JR Mounts a Towering Monument to Refugees at The Armory Show
On an eerily warm afternoon in mid-February, the French street artist JR is in a Bushwick, Brooklyn, warehouse with three members of his artistic team. Clad in matching, deep-green jumpsuits, they’re busily at work on JR’s latest New York project, using wheatpaste to adhere giant photographs of migrants onto sturdy steel armatures. The looming, 25-foot-tall photographs of two men, five women, a young boy, and a baby are enlargements of images from the archives of Ellis Island. Size aside, they appear rather straightforward.
The artist, sporting his characteristic fedora and dark sunglasses, gestures to the massive photo installation in progress. “Do you know the little trick of these images?” he asks, excited.
It’s there, in plain sight: JR replaced the Ellis Island immigrants’ faces with those of present-day refugees he met at the Zaatari camp, on the Syria-Jordan border.
“The real process of my work is to actually connect people,” JR tells me. “I wish I could bring these people here physically, but they cannot travel—they’re stuck in a camp, they can’t enter Jordan and yet can’t go back to Syria. So I’m bringing their images, and I’m bringing a discussion.”

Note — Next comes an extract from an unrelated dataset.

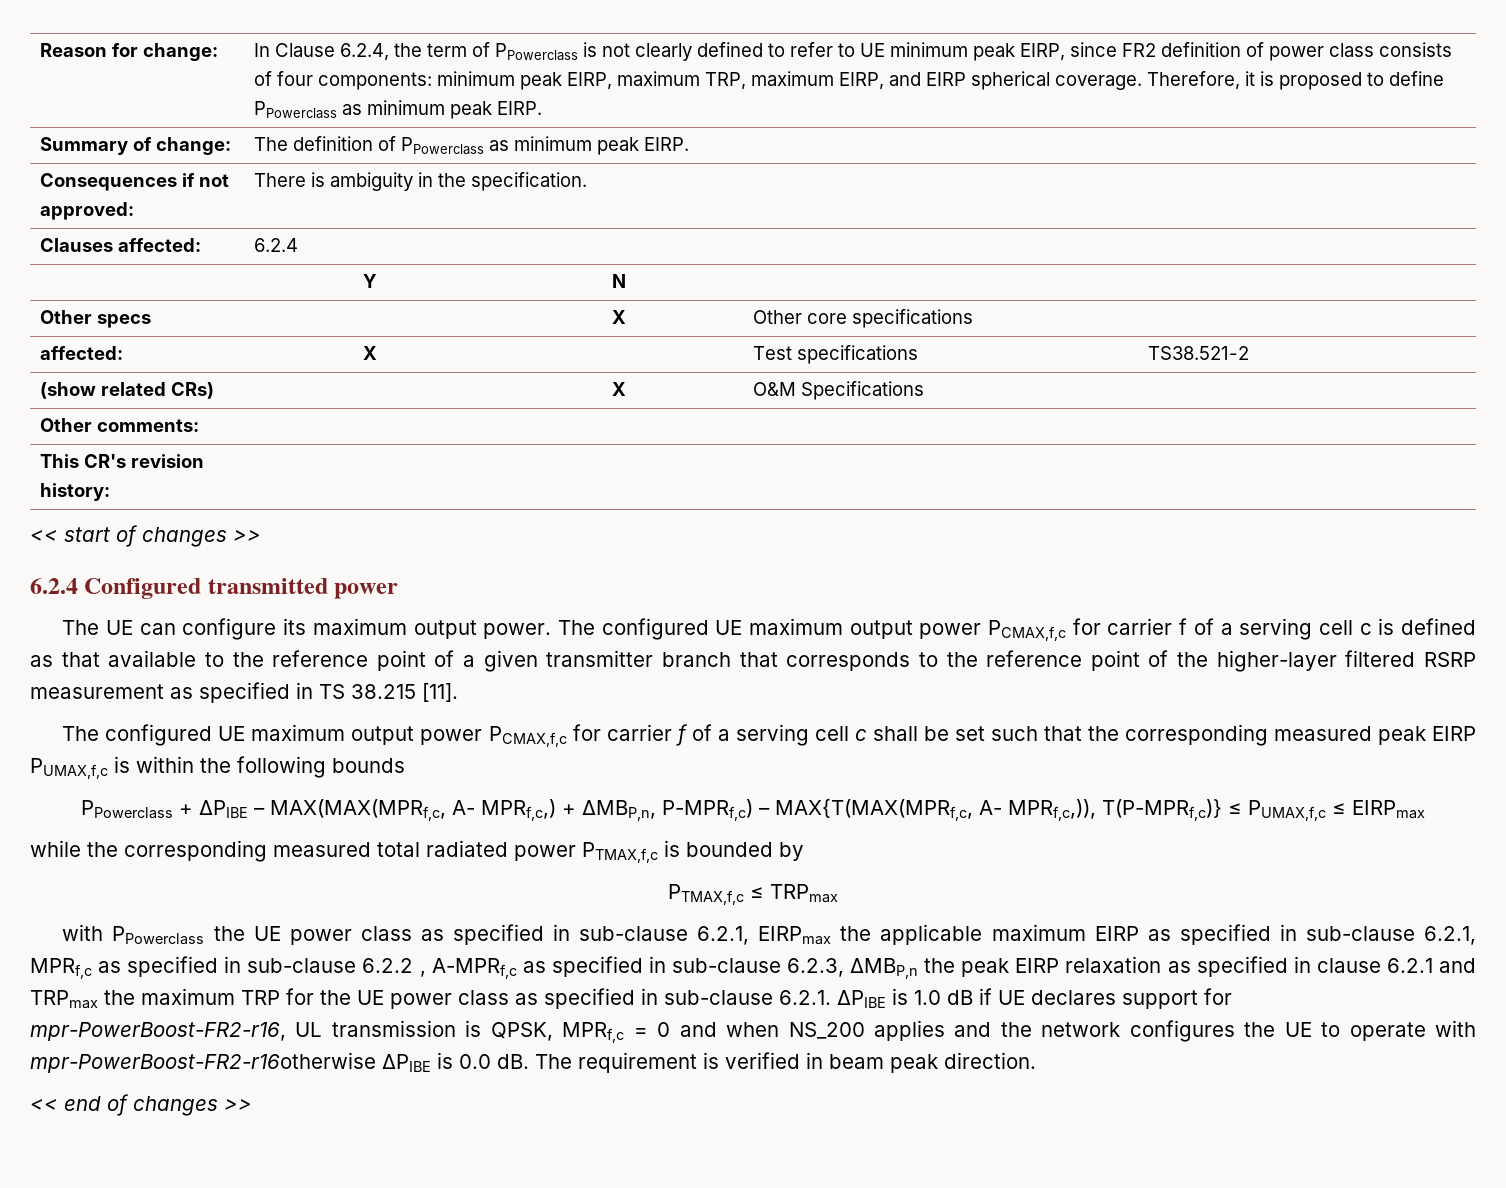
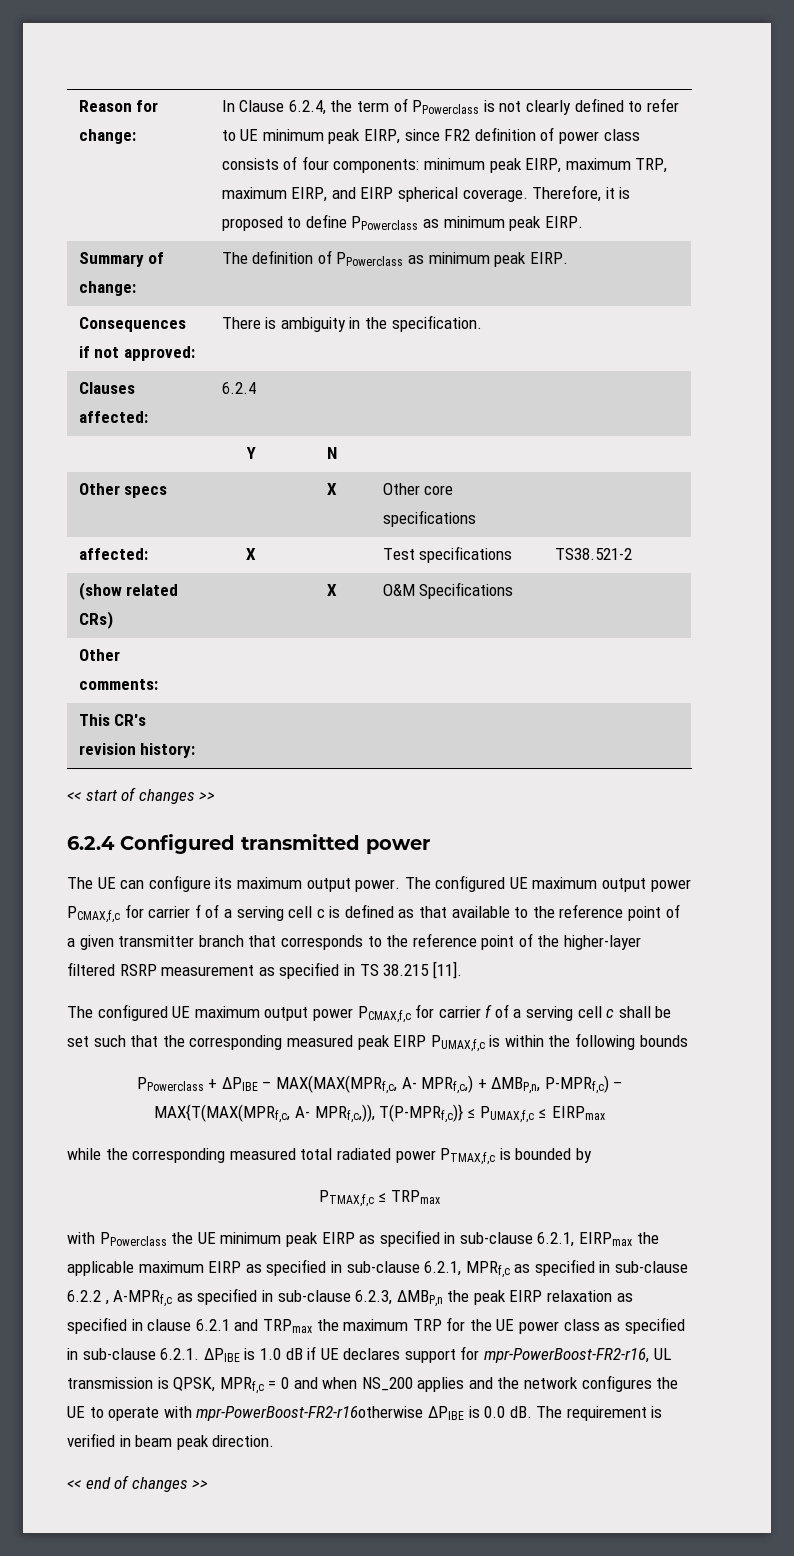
[289,926,412,945] power class -> [220,1232,355,1247] minimum peak EIRP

Titled So Close (2018), and presented by The Armory Show, Artsy, and Jeffrey Deitch, the new photographic mural is the centerpiece of the Manhattan art fair’s Platform section this year. Anyone riding on the West Side Highway this week will catch a glimpse of it, and it’s the first thing fairgoers will see upon entering the The Armory Show at Pier 94—a vision of immigrants in a line, waiting.